### Document segment:
'''

# how 'bout a new sub forum?



## jarrod (Feb 7, 2009)

"health tips for the martial artist" is a good board, but i was wondering if we could get a forum dedicated to strength & conditioning.  i know exile has pretty extensive knowledge of s&c training, & i bet quite a few others do too.  

jf


----------



## David Weatherly (Feb 7, 2009)

Good idea, that'd be nice to see.


----------



## Bob Hubbard (Feb 7, 2009)

How much discussion have we had on that so far?


----------



## David Weatherly (Feb 7, 2009)

Is it difficult to create sub forums?  I realize it would be pointless to have too many but I notice that Indian martial arts (Gatka, Kalaripayattu etc.)end up in the Indochina section for lack of a better place.  I directed a new person to the forums recently and he couldn't find what he was looking for.


----------



## Bob Hubbard (Feb 7, 2009)

It's not, but a section that only gets a dozen posts a year is going to really look deserted (something we're looking at in eliminating a few underused sections now).  If we've got a need or enough members want to really make a push with, I'm always happy to set something up.


----------



## David Weatherly (Feb 7, 2009)

Thanks for the info Bob.


----------



## Bob Hubbard (Feb 7, 2009)

Start some topics, lets see how they go, and if they take off, we can add the section and move em in.  Also, if you find any topics in other forums that should fit this one, let us know here and we'll have a better idea.


----------



## jarrod (Feb 7, 2009)

'''

### Stored data:

'''

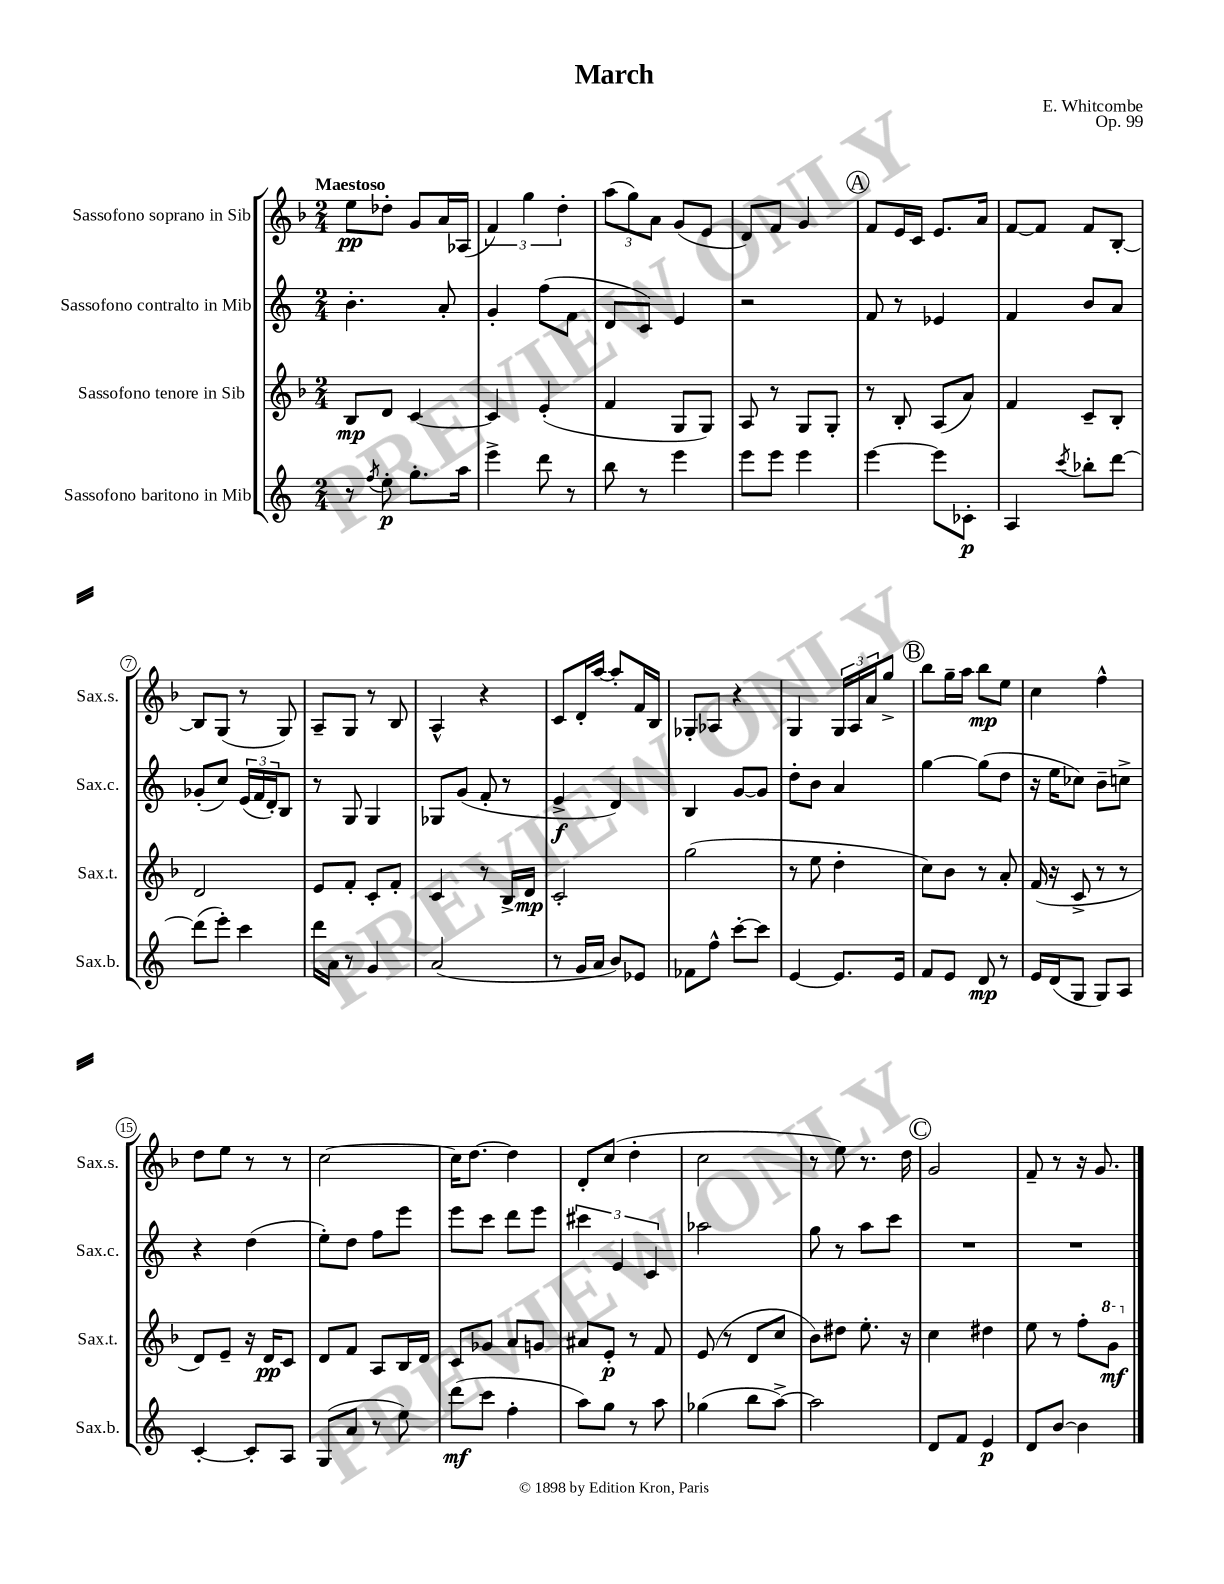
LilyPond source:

'''

### Problem details:
In the forum thread, which section do Indian martial arts end up in for lack of a better place? The listing is not needed for this work.

### Result for this exercise:
The Indochina section.